Published in 2016
216 pages
Michelle Leon is a freelance writer, musician, and teacher. She was the bass player for the influential punk band Babes in Toyland from 1987 to 1992 and again in 1997. Her writing has appeared in City Pages, the music essay compilation The First Time I Heard David Bowie, Saint Paul Almanac, VitaMN, Haute Dish, and Your Flesh magazine. Michelle holds an MFA in Creative Writing from Goddard College. She lives on the east side of St. Paul with her husband, two children, and three dogs.
What is this book about?
Babes in Toyland burst onto the Minneapolis music scene in the late 1980s and quickly established itself at the forefront of punk/alternative rock. The all-female trio featured a shy, seventeen-year-old Jewish teen from the suburbs on bass guitar—an instrument she had never played before joining the band.

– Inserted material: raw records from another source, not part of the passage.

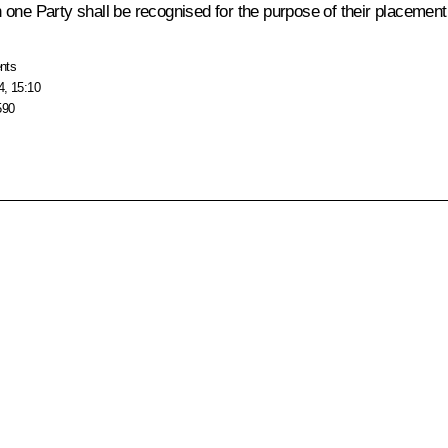
ne Party shall be recognised for the purpose of their placement and
nts
4, 15:10
590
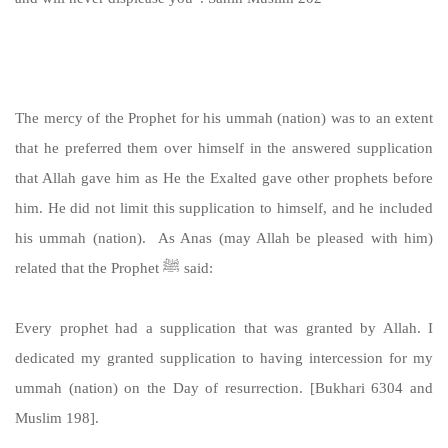
https://sunnah.com/muslim:202
The mercy of the Prophet for his ummah (nation) was to an extent
that he preferred them over himself in the answered supplication
that Allah gave him as He the Exalted gave other prophets before
him. He did not limit this supplication to himself, and he included
his ummah (nation). As Anas (may Allah be pleased with him)
related that the Prophet ﷺ said:
Every prophet had a supplication that was granted by Allah. I
dedicated my granted supplication to having intercession for my
ummah (nation) on the Day of resurrection. [Bukhari 6304 and
Muslim 198].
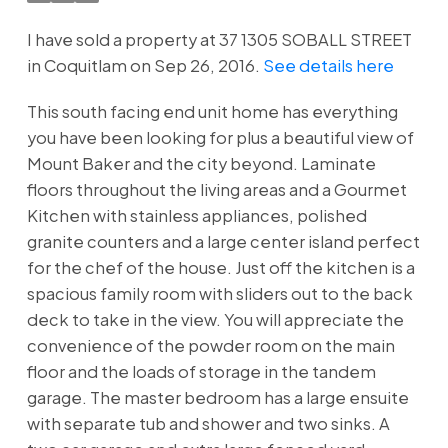
I have sold a property at 37 1305 SOBALL STREET
in Coquitlam on Sep 26, 2016.
See details here
This south facing end unit home has everything
you have been looking for plus a beautiful view of
Mount Baker and the city beyond. Laminate
floors throughout the living areas and a Gourmet
Kitchen with stainless appliances, polished
granite counters and a large center island perfect
for the chef of the house. Just off the kitchen is a
spacious family room with sliders out to the back
deck to take in the view. You will appreciate the
convenience of the powder room on the main
floor and the loads of storage in the tandem
garage. The master bedroom has a large ensuite
with separate tub and shower and two sinks. A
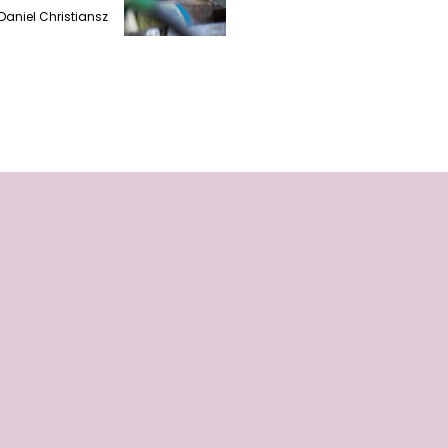
Daniel Christiansz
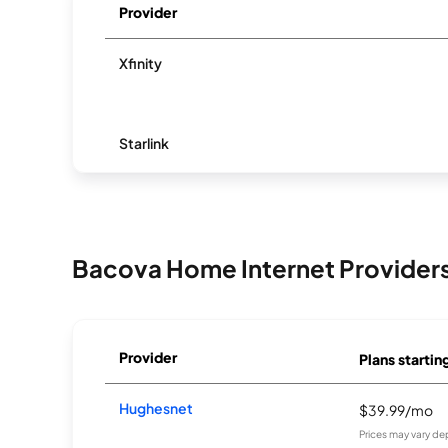
Provider
Xfinity
Starlink
Bacova Home Internet Provider
Provider
Plans startin
Hughesnet
$39.99/mo
Prices may vary de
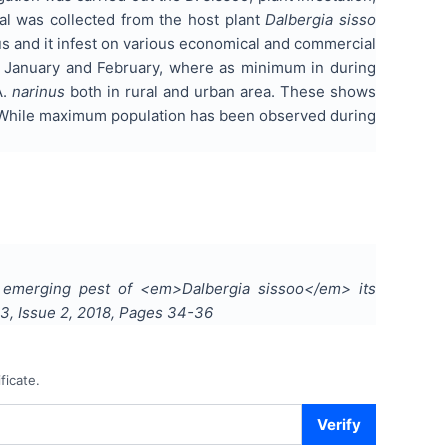
ial was collected from the host plant
Dalbergia sisso
s and it infest on various economical and commercial
of January and February, where as minimum in during
A.
narinus
both in rural and urban area. These shows
n. While maximum population has been observed during
 emerging pest of <em>Dalbergia sissoo</em> its
3
, Issue
2
,
2018
, Pages
34-36
ficate.
Verify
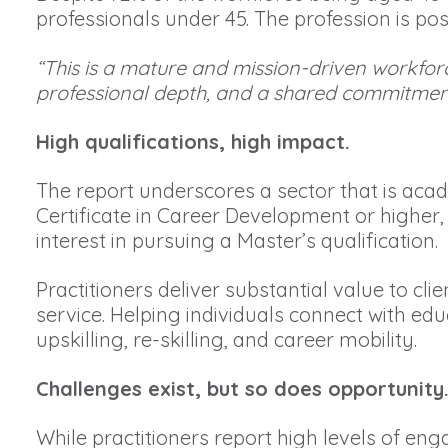
professionals under 45. The profession is pos
“This is a mature and mission-driven workforc
professional depth, and a shared commitment 
High qualifications, high impact.
The report underscores a sector that is aca
Certificate in Career Development or higher,
interest in pursuing a Master’s qualification.
Practitioners deliver substantial value to c
service. Helping individuals connect with edu
upskilling, re-skilling, and career mobility.
Challenges exist, but so does opportunity
While practitioners report high levels of en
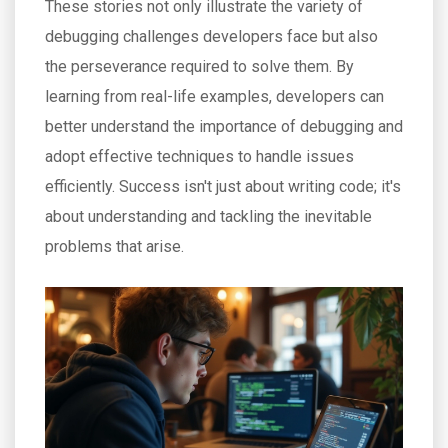
These stories not only illustrate the variety of
debugging challenges developers face but also
the perseverance required to solve them. By
learning from real-life examples, developers can
better understand the importance of debugging and
adopt effective techniques to handle issues
efficiently. Success isn't just about writing code; it's
about understanding and tackling the inevitable
problems that arise.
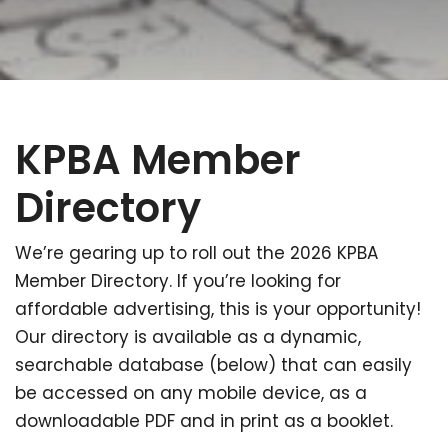
KPBA Member
Directory
We’re gearing up to roll out the 2026 KPBA
Member Directory. If you’re looking for
affordable advertising, this is your opportunity!
Our directory is available as a dynamic,
searchable database (below) that can easily
be accessed on any mobile device, as a
downloadable PDF and in print as a booklet.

Over the next few years, Michelle Leon lived the rock-and-roll lifestyle—playing live concerts, recording in studios, touring across the United States and Europe, and spending endless hours in stuffy vans, staying in two-star motels, and sleeping on strangers’ couches in town after town. The grind and drama of life in the band gradually wore on Leon, however, and a heartbreaking tragedy led her to rethink her commitment to the band and the music scene.
Leon’s sensitive, sensory prose puts readers right on stage with Babes in Toyland while also conveying the uncertainty, vulnerability, and courage needed by a girl who never felt like she fit in to somehow find her place in the world.